À la lumière de ce constat, quels seraient les chantiers prioritaires de la CNPT ?

Bien que nous considérions tous les objectifs définis dans les Statuts de la CNPT comme étant prioritaires, certains peuvent revêtir un caractère urgent, à savoir l’engagement du dialogue avec le gouvernement pour la mise en place d’une stratégie adéquate qui tiendrait compte des multiples contraintes et problèmes sectoriels, et de lancer un programme de sauvetage des métiers que représente la CNPT. De plus, nous allons devoir procéder à la mise à niveau des composantes de certains métiers par le biais de programmes permanents de formation, afin qu’elles puissent répondre aux attentes et aux exigences des touristes et participer, ainsi, à la convalescence et à l’essor du tourisme, le tout selon une approche qui tiendrait compte des changements des attitudes des touristes et de la nouvelle donne «Post-Covid 19».

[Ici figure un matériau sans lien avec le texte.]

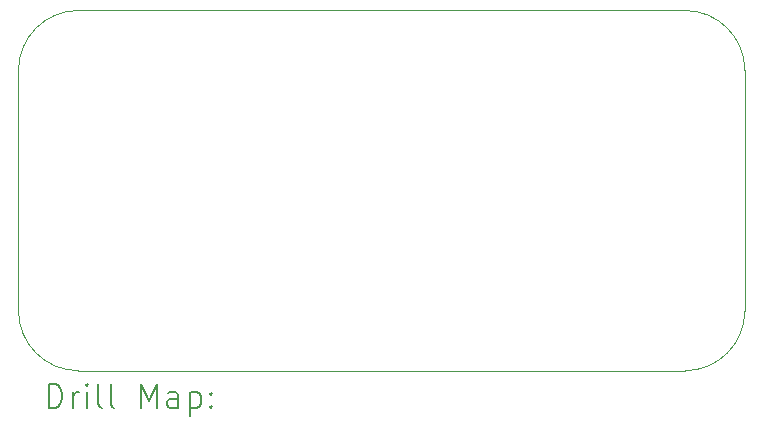
<source format=gbr>
%TF.GenerationSoftware,KiCad,Pcbnew,8.0.1-rc1*%
%TF.CreationDate,2024-04-16T23:24:07-05:00*%
%TF.ProjectId,Emotion LED,456d6f74-696f-46e2-904c-45442e6b6963,rev?*%
%TF.SameCoordinates,Original*%
%TF.FileFunction,Drillmap*%
%TF.FilePolarity,Positive*%
%FSLAX45Y45*%
G04 Gerber Fmt 4.5, Leading zero omitted, Abs format (unit mm)*
G04 Created by KiCad (PCBNEW 8.0.1-rc1) date 2024-04-16 23:24:07*
%MOMM*%
%LPD*%
G01*
G04 APERTURE LIST*
%ADD10C,0.050000*%
%ADD11C,0.200000*%
G04 APERTURE END LIST*
D10*
X9192000Y-5800000D02*
X4058000Y-5800000D01*
X9700000Y-3258000D02*
X9700000Y-5292000D01*
X4058000Y-2750000D02*
X9192000Y-2750000D01*
X3550000Y-5292000D02*
X3550000Y-3258000D01*
X9700000Y-5292000D02*
G75*
G02*
X9192000Y-5800000I-508000J0D01*
G01*
X9192000Y-2750000D02*
G75*
G02*
X9700000Y-3258000I0J-508000D01*
G01*
X4058000Y-5800000D02*
G75*
G02*
X3550000Y-5292000I0J508000D01*
G01*
X3550000Y-3258000D02*
G75*
G02*
X4058000Y-2750000I508000J0D01*
G01*
D11*
X3808277Y-6113984D02*
X3808277Y-5913984D01*
X3808277Y-5913984D02*
X3855896Y-5913984D01*
X3855896Y-5913984D02*
X3884467Y-5923508D01*
X3884467Y-5923508D02*
X3903515Y-5942555D01*
X3903515Y-5942555D02*
X3913039Y-5961603D01*
X3913039Y-5961603D02*
X3922562Y-5999698D01*
X3922562Y-5999698D02*
X3922562Y-6028269D01*
X3922562Y-6028269D02*
X3913039Y-6066365D01*
X3913039Y-6066365D02*
X3903515Y-6085412D01*
X3903515Y-6085412D02*
X3884467Y-6104460D01*
X3884467Y-6104460D02*
X3855896Y-6113984D01*
X3855896Y-6113984D02*
X3808277Y-6113984D01*
X4008277Y-6113984D02*
X4008277Y-5980650D01*
X4008277Y-6018746D02*
X4017801Y-5999698D01*
X4017801Y-5999698D02*
X4027324Y-5990174D01*
X4027324Y-5990174D02*
X4046372Y-5980650D01*
X4046372Y-5980650D02*
X4065420Y-5980650D01*
X4132086Y-6113984D02*
X4132086Y-5980650D01*
X4132086Y-5913984D02*
X4122562Y-5923508D01*
X4122562Y-5923508D02*
X4132086Y-5933031D01*
X4132086Y-5933031D02*
X4141610Y-5923508D01*
X4141610Y-5923508D02*
X4132086Y-5913984D01*
X4132086Y-5913984D02*
X4132086Y-5933031D01*
X4255896Y-6113984D02*
X4236848Y-6104460D01*
X4236848Y-6104460D02*
X4227324Y-6085412D01*
X4227324Y-6085412D02*
X4227324Y-5913984D01*
X4360658Y-6113984D02*
X4341610Y-6104460D01*
X4341610Y-6104460D02*
X4332086Y-6085412D01*
X4332086Y-6085412D02*
X4332086Y-5913984D01*
X4589229Y-6113984D02*
X4589229Y-5913984D01*
X4589229Y-5913984D02*
X4655896Y-6056841D01*
X4655896Y-6056841D02*
X4722563Y-5913984D01*
X4722563Y-5913984D02*
X4722563Y-6113984D01*
X4903515Y-6113984D02*
X4903515Y-6009222D01*
X4903515Y-6009222D02*
X4893991Y-5990174D01*
X4893991Y-5990174D02*
X4874944Y-5980650D01*
X4874944Y-5980650D02*
X4836848Y-5980650D01*
X4836848Y-5980650D02*
X4817801Y-5990174D01*
X4903515Y-6104460D02*
X4884467Y-6113984D01*
X4884467Y-6113984D02*
X4836848Y-6113984D01*
X4836848Y-6113984D02*
X4817801Y-6104460D01*
X4817801Y-6104460D02*
X4808277Y-6085412D01*
X4808277Y-6085412D02*
X4808277Y-6066365D01*
X4808277Y-6066365D02*
X4817801Y-6047317D01*
X4817801Y-6047317D02*
X4836848Y-6037793D01*
X4836848Y-6037793D02*
X4884467Y-6037793D01*
X4884467Y-6037793D02*
X4903515Y-6028269D01*
X4998753Y-5980650D02*
X4998753Y-6180650D01*
X4998753Y-5990174D02*
X5017801Y-5980650D01*
X5017801Y-5980650D02*
X5055896Y-5980650D01*
X5055896Y-5980650D02*
X5074944Y-5990174D01*
X5074944Y-5990174D02*
X5084467Y-5999698D01*
X5084467Y-5999698D02*
X5093991Y-6018746D01*
X5093991Y-6018746D02*
X5093991Y-6075888D01*
X5093991Y-6075888D02*
X5084467Y-6094936D01*
X5084467Y-6094936D02*
X5074944Y-6104460D01*
X5074944Y-6104460D02*
X5055896Y-6113984D01*
X5055896Y-6113984D02*
X5017801Y-6113984D01*
X5017801Y-6113984D02*
X4998753Y-6104460D01*
X5179705Y-6094936D02*
X5189229Y-6104460D01*
X5189229Y-6104460D02*
X5179705Y-6113984D01*
X5179705Y-6113984D02*
X5170182Y-6104460D01*
X5170182Y-6104460D02*
X5179705Y-6094936D01*
X5179705Y-6094936D02*
X5179705Y-6113984D01*
X5179705Y-5990174D02*
X5189229Y-5999698D01*
X5189229Y-5999698D02*
X5179705Y-6009222D01*
X5179705Y-6009222D02*
X5170182Y-5999698D01*
X5170182Y-5999698D02*
X5179705Y-5990174D01*
X5179705Y-5990174D02*
X5179705Y-6009222D01*
M02*

</source>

Votre slogan avant même la création de la CNPT se résumait au terme «exclusion». Comment expliquez-vous qu'il y ait exclusion de tous ces métiers des différentes politiques publiques, que ce soit en termes de programmes de développement, de soutien ou de subventions ?

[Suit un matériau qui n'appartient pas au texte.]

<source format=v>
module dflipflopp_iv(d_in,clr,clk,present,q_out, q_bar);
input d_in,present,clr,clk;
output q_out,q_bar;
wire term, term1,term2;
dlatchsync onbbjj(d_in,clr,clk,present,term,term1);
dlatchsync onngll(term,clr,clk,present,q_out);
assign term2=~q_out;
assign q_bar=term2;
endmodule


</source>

L’on sait pertinemment que seule une poignée de représentations des métiers du tourisme, constituées d’hommes d’affaires et/ou du Patronat, bénéficie de la priorité des politiques publiques et des programmes de développement. Il est, par conséquent, tout à fait «normal» que cette poignée d'hommes d’affaires jouisse d’un large éventail d’avantages, surtout quand il s’agit de subventions. Quant aux autres métiers, eu égard aux faits qu’ils manquent de pouvoir et de moyens de persuasion, mais aussi parce qu’ils sont marginalisés, leurs desiderata et revendications légitimes se heurtent à un mur de silence et d’indifférence. Tout laisse croire, en conséquence, que ces métiers continueront à souffrir de cette politique discriminatoire, à moins qu’ils ne décident de s’organiser pour renverser la vapeur eux-mêmes. C’est, à juste titre, la raison pour laquelle la CNPT a été créée.

De quelle manière les actions de la CNPT seront-elles déclinées au niveau des différentes régions du pays ?

À mon humble avis, le meilleur moyen pour réussir cette démarche serait l’instauration d’un plan de communication externe à même de drainer et de fidéliser davantage d’adhérents et de sympathisants. C’est un grand défi que la CNPT va relever avec détermination, tout en comptant sur les représentations de certains de ses métiers déjà existants dans diverses provinces et régions du Royaume.

La CNPT devra, par la force des choses, travailler en étroite collaboration avec des instances et des organismes dédiés au tourisme, comme les CRT ou la CNT, et dont vous dénigrez la manière de travailler. Comment comptez-vous dépasser vos différends afin de les allier à votre cause ?

Certes, toujours est-il que ces instances et organismes devraient être prêts à se pencher sur les divers problèmes et doléances légitimes des métiers représentés par la CNPT, qui se veut une force de proposition et un partenaire fiable d’ores et déjà prédisposé à collaborer étroitement avec le Conseil communal, le Conseil de la région, le ministère du Tourisme, la CNT et le CRT. Autrement dit, la CNPT aspire à la concrétisation de partenariats gagnant/gagnant durables et fructueux avec toutes les instances et tous les organismes qui œuvrent pour le développement du tourisme, dans un esprit de transparence, d’équité et d’implication dans le processus des prises de décisions qui intéressent ce secteur vital, et ce, conformément aux dispositions de la Constitution qui prône la démocratie citoyenne participative.